Retype every record below exactly as it is written.

===== Records for processing =====

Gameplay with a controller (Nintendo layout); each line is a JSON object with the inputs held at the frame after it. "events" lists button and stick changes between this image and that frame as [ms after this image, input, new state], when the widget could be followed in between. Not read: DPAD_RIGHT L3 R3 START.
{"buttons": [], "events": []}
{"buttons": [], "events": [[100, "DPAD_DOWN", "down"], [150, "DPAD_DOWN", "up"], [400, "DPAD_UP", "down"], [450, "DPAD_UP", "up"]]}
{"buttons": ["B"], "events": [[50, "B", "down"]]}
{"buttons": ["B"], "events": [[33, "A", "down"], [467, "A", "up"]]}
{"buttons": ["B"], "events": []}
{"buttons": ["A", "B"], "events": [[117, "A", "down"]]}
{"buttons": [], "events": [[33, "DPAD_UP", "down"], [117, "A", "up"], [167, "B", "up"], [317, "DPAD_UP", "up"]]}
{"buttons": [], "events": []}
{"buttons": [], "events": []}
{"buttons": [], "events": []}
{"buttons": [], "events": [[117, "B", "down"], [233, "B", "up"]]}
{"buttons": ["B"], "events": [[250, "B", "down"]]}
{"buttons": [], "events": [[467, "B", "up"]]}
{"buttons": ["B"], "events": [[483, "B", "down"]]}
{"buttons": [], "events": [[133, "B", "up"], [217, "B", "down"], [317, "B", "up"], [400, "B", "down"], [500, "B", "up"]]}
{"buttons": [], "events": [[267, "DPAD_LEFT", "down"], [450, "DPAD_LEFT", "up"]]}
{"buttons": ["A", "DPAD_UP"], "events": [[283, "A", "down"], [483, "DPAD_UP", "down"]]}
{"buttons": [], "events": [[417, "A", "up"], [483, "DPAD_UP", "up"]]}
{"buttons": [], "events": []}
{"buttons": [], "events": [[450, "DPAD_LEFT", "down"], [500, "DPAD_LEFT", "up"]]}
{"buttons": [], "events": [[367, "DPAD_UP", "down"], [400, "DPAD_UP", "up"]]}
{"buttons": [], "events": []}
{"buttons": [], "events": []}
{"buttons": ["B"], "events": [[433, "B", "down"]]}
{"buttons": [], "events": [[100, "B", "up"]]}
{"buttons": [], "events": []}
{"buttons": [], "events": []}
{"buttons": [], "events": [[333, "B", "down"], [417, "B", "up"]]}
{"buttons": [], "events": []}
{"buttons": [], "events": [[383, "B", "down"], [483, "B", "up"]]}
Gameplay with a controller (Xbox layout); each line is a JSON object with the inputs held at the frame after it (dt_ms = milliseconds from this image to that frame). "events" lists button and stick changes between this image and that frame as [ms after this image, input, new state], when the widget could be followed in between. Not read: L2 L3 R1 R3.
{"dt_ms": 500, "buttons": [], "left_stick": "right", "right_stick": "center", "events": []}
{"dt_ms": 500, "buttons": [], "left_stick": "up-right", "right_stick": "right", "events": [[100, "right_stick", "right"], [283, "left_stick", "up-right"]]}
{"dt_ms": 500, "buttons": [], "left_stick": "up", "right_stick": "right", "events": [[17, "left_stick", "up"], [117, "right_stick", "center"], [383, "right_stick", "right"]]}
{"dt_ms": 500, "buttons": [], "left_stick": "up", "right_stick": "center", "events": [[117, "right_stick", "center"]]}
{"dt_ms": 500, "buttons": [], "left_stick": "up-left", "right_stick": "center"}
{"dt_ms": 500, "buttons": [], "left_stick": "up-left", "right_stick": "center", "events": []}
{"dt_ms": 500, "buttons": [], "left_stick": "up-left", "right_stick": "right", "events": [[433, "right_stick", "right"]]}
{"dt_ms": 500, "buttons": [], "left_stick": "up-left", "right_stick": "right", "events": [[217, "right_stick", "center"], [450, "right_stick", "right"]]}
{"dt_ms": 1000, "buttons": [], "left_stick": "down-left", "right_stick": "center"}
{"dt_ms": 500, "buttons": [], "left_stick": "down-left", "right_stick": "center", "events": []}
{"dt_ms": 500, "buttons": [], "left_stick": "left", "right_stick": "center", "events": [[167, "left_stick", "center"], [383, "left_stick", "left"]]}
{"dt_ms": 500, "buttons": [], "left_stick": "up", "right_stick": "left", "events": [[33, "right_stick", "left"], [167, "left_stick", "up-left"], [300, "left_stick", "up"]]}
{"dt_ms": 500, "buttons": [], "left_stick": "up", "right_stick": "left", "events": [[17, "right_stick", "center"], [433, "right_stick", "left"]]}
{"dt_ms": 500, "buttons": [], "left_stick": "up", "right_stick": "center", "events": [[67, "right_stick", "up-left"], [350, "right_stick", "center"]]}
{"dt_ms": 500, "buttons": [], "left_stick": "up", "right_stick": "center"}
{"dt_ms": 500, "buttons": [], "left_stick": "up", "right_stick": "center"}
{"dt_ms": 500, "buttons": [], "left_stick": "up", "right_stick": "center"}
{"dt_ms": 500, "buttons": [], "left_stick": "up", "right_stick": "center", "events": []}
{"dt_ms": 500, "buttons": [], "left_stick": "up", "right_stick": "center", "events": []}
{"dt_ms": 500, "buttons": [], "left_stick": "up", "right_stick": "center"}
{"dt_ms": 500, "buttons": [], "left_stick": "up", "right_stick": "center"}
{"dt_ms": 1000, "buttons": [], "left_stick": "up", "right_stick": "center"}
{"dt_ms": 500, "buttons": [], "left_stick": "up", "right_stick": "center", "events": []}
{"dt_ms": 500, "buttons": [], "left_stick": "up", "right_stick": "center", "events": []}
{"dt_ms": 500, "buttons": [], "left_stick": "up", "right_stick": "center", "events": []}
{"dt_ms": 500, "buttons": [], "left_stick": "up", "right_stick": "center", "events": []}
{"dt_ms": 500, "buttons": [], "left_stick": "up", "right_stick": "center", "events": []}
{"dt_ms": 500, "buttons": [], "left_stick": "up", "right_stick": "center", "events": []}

=====

Response area:
Gameplay with a controller (Nintendo layout); each line is a JSON object with the inputs held at the frame after it. "events" lists button and stick changes between this image and that frame as [ms after this image, input, new state], when the widget could be followed in between. Not read: DPAD_RIGHT L3 R3 START.
{"buttons": [], "events": []}
{"buttons": [], "events": [[100, "DPAD_DOWN", "down"], [150, "DPAD_DOWN", "up"], [400, "DPAD_UP", "down"], [450, "DPAD_UP", "up"]]}
{"buttons": ["B"], "events": [[50, "B", "down"]]}
{"buttons": ["B"], "events": [[33, "A", "down"], [467, "A", "up"]]}
{"buttons": ["B"], "events": []}
{"buttons": ["A", "B"], "events": [[117, "A", "down"]]}
{"buttons": [], "events": [[33, "DPAD_UP", "down"], [117, "A", "up"], [167, "B", "up"], [317, "DPAD_UP", "up"]]}
{"buttons": [], "events": []}
{"buttons": [], "events": []}
{"buttons": [], "events": []}
{"buttons": [], "events": [[117, "B", "down"], [233, "B", "up"]]}
{"buttons": ["B"], "events": [[250, "B", "down"]]}
{"buttons": [], "events": [[467, "B", "up"]]}
{"buttons": ["B"], "events": [[483, "B", "down"]]}
{"buttons": [], "events": [[133, "B", "up"], [217, "B", "down"], [317, "B", "up"], [400, "B", "down"], [500, "B", "up"]]}
{"buttons": [], "events": [[267, "DPAD_LEFT", "down"], [450, "DPAD_LEFT", "up"]]}
{"buttons": ["A", "DPAD_UP"], "events": [[283, "A", "down"], [483, "DPAD_UP", "down"]]}
{"buttons": [], "events": [[417, "A", "up"], [483, "DPAD_UP", "up"]]}
{"buttons": [], "events": []}
{"buttons": [], "events": [[450, "DPAD_LEFT", "down"], [500, "DPAD_LEFT", "up"]]}
{"buttons": [], "events": [[367, "DPAD_UP", "down"], [400, "DPAD_UP", "up"]]}
{"buttons": [], "events": []}
{"buttons": [], "events": []}
{"buttons": ["B"], "events": [[433, "B", "down"]]}
{"buttons": [], "events": [[100, "B", "up"]]}
{"buttons": [], "events": []}
{"buttons": [], "events": []}
{"buttons": [], "events": [[333, "B", "down"], [417, "B", "up"]]}
{"buttons": [], "events": []}
{"buttons": [], "events": [[383, "B", "down"], [483, "B", "up"]]}
Gameplay with a controller (Xbox layout); each line is a JSON object with the inputs held at the frame after it (dt_ms = milliseconds from this image to that frame). "events" lists button and stick changes between this image and that frame as [ms after this image, input, new state], when the widget could be followed in between. Not read: L2 L3 R1 R3.
{"dt_ms": 500, "buttons": [], "left_stick": "right", "right_stick": "center", "events": []}
{"dt_ms": 500, "buttons": [], "left_stick": "up-right", "right_stick": "right", "events": [[100, "right_stick", "right"], [283, "left_stick", "up-right"]]}
{"dt_ms": 500, "buttons": [], "left_stick": "up", "right_stick": "right", "events": [[17, "left_stick", "up"], [117, "right_stick", "center"], [383, "right_stick", "right"]]}
{"dt_ms": 500, "buttons": [], "left_stick": "up", "right_stick": "center", "events": [[117, "right_stick", "center"]]}
{"dt_ms": 500, "buttons": [], "left_stick": "up-left", "right_stick": "center"}
{"dt_ms": 500, "buttons": [], "left_stick": "up-left", "right_stick": "center", "events": []}
{"dt_ms": 500, "buttons": [], "left_stick": "up-left", "right_stick": "right", "events": [[433, "right_stick", "right"]]}
{"dt_ms": 500, "buttons": [], "left_stick": "up-left", "right_stick": "right", "events": [[217, "right_stick", "center"], [450, "right_stick", "right"]]}
{"dt_ms": 1000, "buttons": [], "left_stick": "down-left", "right_stick": "center"}
{"dt_ms": 500, "buttons": [], "left_stick": "down-left", "right_stick": "center", "events": []}
{"dt_ms": 500, "buttons": [], "left_stick": "left", "right_stick": "center", "events": [[167, "left_stick", "center"], [383, "left_stick", "left"]]}
{"dt_ms": 500, "buttons": [], "left_stick": "up", "right_stick": "left", "events": [[33, "right_stick", "left"], [167, "left_stick", "up-left"], [300, "left_stick", "up"]]}
{"dt_ms": 500, "buttons": [], "left_stick": "up", "right_stick": "left", "events": [[17, "right_stick", "center"], [433, "right_stick", "left"]]}
{"dt_ms": 500, "buttons": [], "left_stick": "up", "right_stick": "center", "events": [[67, "right_stick", "up-left"], [350, "right_stick", "center"]]}
{"dt_ms": 500, "buttons": [], "left_stick": "up", "right_stick": "center"}
{"dt_ms": 500, "buttons": [], "left_stick": "up", "right_stick": "center"}
{"dt_ms": 500, "buttons": [], "left_stick": "up", "right_stick": "center"}
{"dt_ms": 500, "buttons": [], "left_stick": "up", "right_stick": "center", "events": []}
{"dt_ms": 500, "buttons": [], "left_stick": "up", "right_stick": "center", "events": []}
{"dt_ms": 500, "buttons": [], "left_stick": "up", "right_stick": "center"}
{"dt_ms": 500, "buttons": [], "left_stick": "up", "right_stick": "center"}
{"dt_ms": 1000, "buttons": [], "left_stick": "up", "right_stick": "center"}
{"dt_ms": 500, "buttons": [], "left_stick": "up", "right_stick": "center", "events": []}
{"dt_ms": 500, "buttons": [], "left_stick": "up", "right_stick": "center", "events": []}
{"dt_ms": 500, "buttons": [], "left_stick": "up", "right_stick": "center", "events": []}
{"dt_ms": 500, "buttons": [], "left_stick": "up", "right_stick": "center", "events": []}
{"dt_ms": 500, "buttons": [], "left_stick": "up", "right_stick": "center", "events": []}
{"dt_ms": 500, "buttons": [], "left_stick": "up", "right_stick": "center", "events": []}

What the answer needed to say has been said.